“Addiction Marketing” is a phrase I started using a few years back while waiting in line for my drink at Starbucks. I was observing the mass of people who seemed almost desperate for their daily (if not more frequent) fix of caffeine. It was at that moment I realized the real power of one of Starbucks key business drivers, if not their most critical business driver – Starbucks sells products that cater to peoples addictive tendencies. What Starbucks has done better than many other addictive marketers is that they also make it cool and trendy to succumb to your addiction. In today’s blog post I’ll examine addiction as a key success factor in business.
Brands have always catered to our emotions viewing them as associative triggers – the tactics I’m describing are clearly not new. That said, has this practice crossed the line when addictive tendencies are being exploited for profit? Is this just creative branding and intelligent marketing, or are we merely sheep being led to slaughter? My intent is not to make judgments or draw conclusions, but rather just to have you wrestle with the following question: Are you an addict, pusher, or both, and if so, how do you feel about it?
When I was in school economics professors would lecture on using supply and demand drivers to create a business advantage, business professors would evangelize the strengths of the recurring value and stability of consumable products, marketing professors would espouse the benefits of customer loyalty and relationship marketing, but nowhere do I recall being able to register for a business class on addiction. However if you think about “Addiction Marketing” you’ll quickly realize what the “media pushers” on Madison Avenue and the product development and marketing gurus in the corporate world have known for years – all people have their unique set of vulnerabilities, which when creatively and effectively exploited will lead to strong sales and powerful brands.
In thinking about this topic with respect to media coverage, I recall that a few years back the Indian government was attempting to force Coca Cola and Pepsi to divulge the formulas to their popular beverage products. One of the charges being levied in the Indian High Court was that Coke and Pepsi products were addictive and unhealthy, Hmmm…More recently there have been a number of energy drinks and dietary supplements that have been pulled from retail shelves because of health hazards posed by addictive consumption.

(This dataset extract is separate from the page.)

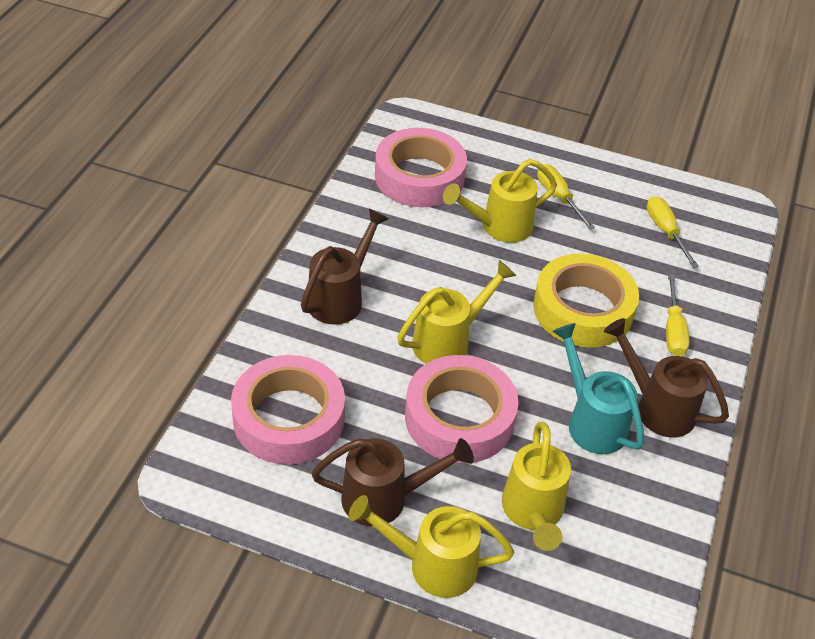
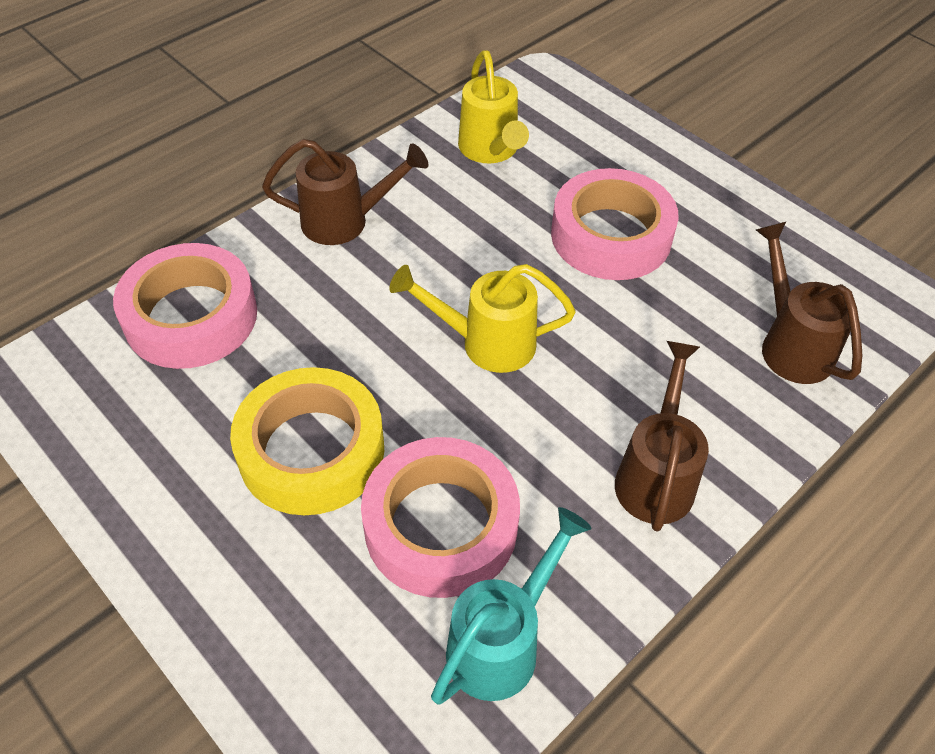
yellow screwdriver: 3 -> 0
yellow watering can: 4 -> 2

Examine the following representative list of successful businesses and/or industries and come to your own conclusions as to whether these businesses or industries prey on the addictions of consumers world-wide to generate their revenue:
Las Vegas - The tagline “What happens in Vegas stays in Vegas” caters to virtually every possible addiction under the sun…Sin City lives up to its reputation.
Tag Body Spray - Tag’s recent commercial campaign has taken the phrase “Sex Sells” to a whole new level. In these campaigns all an adolescent male needs to do is to spray himself with the Tag product and he finds himself instantly being attacked by hordes of attractive young women. If you have a teenage son, it would be a safe bet that Tag is his cologne of choice.

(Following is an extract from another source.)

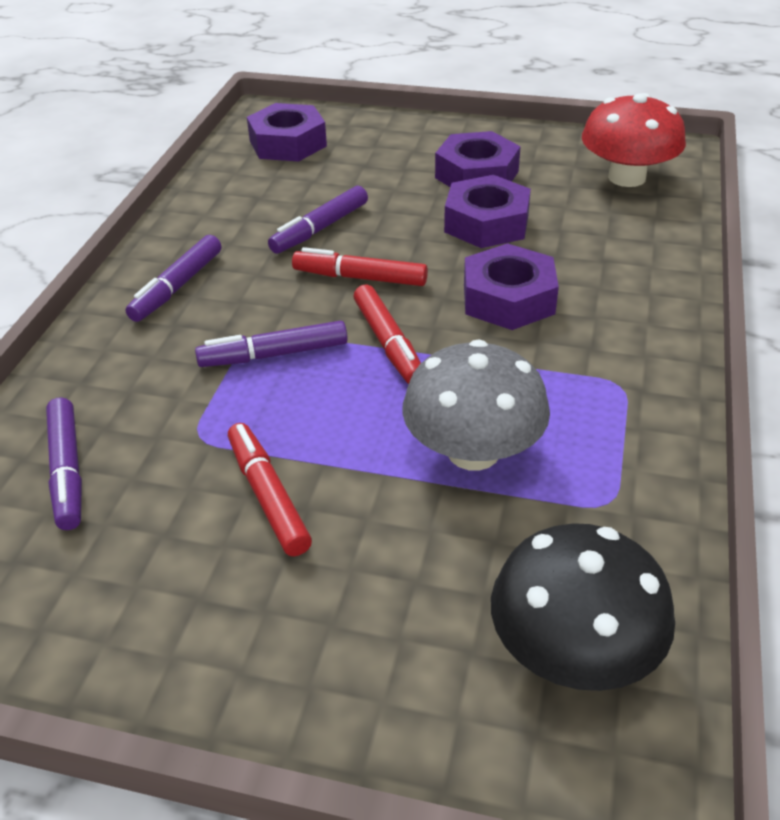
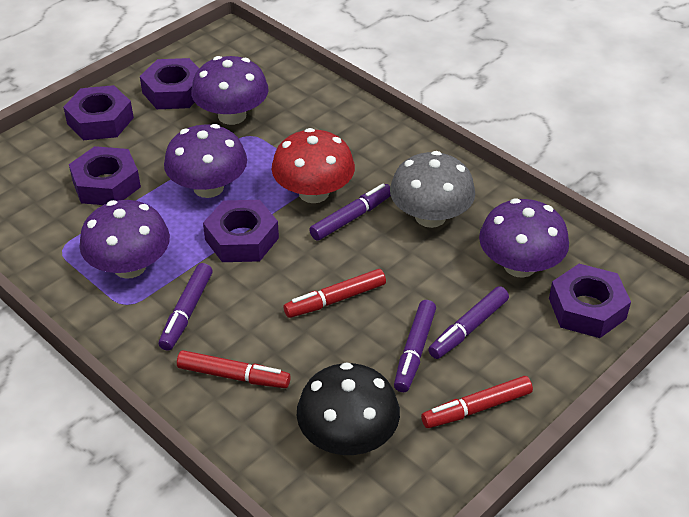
purple mushroom: 0 -> 4
purple nut: 4 -> 5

The Beer and Alcohol Industry - You will be hard pressed to find a beer or alcohol company that doesn’t portray consumption of their beverage as the key ingredient to a lifestyle of fast cars, beautiful women, successful careers, etc.
The Tobacco Industry - The tobacco industry has been publicly hammered for selling products that leverage the addictive effects of Nicotine, and even with all the known health hazards smokers face, in many instances the addictive nature of the product is greater than peoples ability to make a logical decision.
I don’t think anyone will dispute the examples noted in the above list as obviously preying on consumer’s addictive tendencies. However what about the more subtle side of the addiction business? Isn’t Starbucks using the same addictive business tactics as those industries listed above? What about other fast food outlets? What about companies in the luxury products sector? Companies that sell high end products and services cater to the elitist attitudes of this segment allowing consumers to make statements about their socioeconomic status based on the products they purchase. Is this not also catering to addictive tendencies?
Okay, now I’ll hit a little closer to home and turn the spotlight on myself. What about my company’s value proposition? We sell success… Is it not possible to look at success as being an addiction? How about the social networking industry? Are social networkers and bloggers addicted to the interaction, attention, etc. that the social media platform affords? While I could go on, I think my point has been made.
I’m certainly not implying that all consumers are addicts, nor am I implying that all companies are “pushers,” but I am pointing out that addiction marketing sells and that many companies use this as a strategic advantage. In fact, I believe the evidence is clear that a business can create a strong strategic advantage in sustainability if they find no ethical flaw in what I’ve coined as “Addiction Marketing”.
The bottom line is that I love to travel and watch movies and I don’t think it makes me an escapist. I have a penchant for Starbucks, venti caramel frappacinos in particular and I don’t think I’m a caffeine addict (perhaps a sugar addict), and I appreciate fine clothes & quality automobiles and I don’t believe that makes me a social elitist. However I have also come to realize that my perceived addictive tendencies are clearly attempting to be preyed upon by creative and intelligent marketing and product development efforts. I’ll leave you with the following questions to ponder:
- What is the difference between pleasure and addiction?
- Do you feel “Addiction Marketing” is ethical?
- Does your company partake in addictive marketing strategies and tactics? And;
- When was the last time you made a purchase based upon your addiction?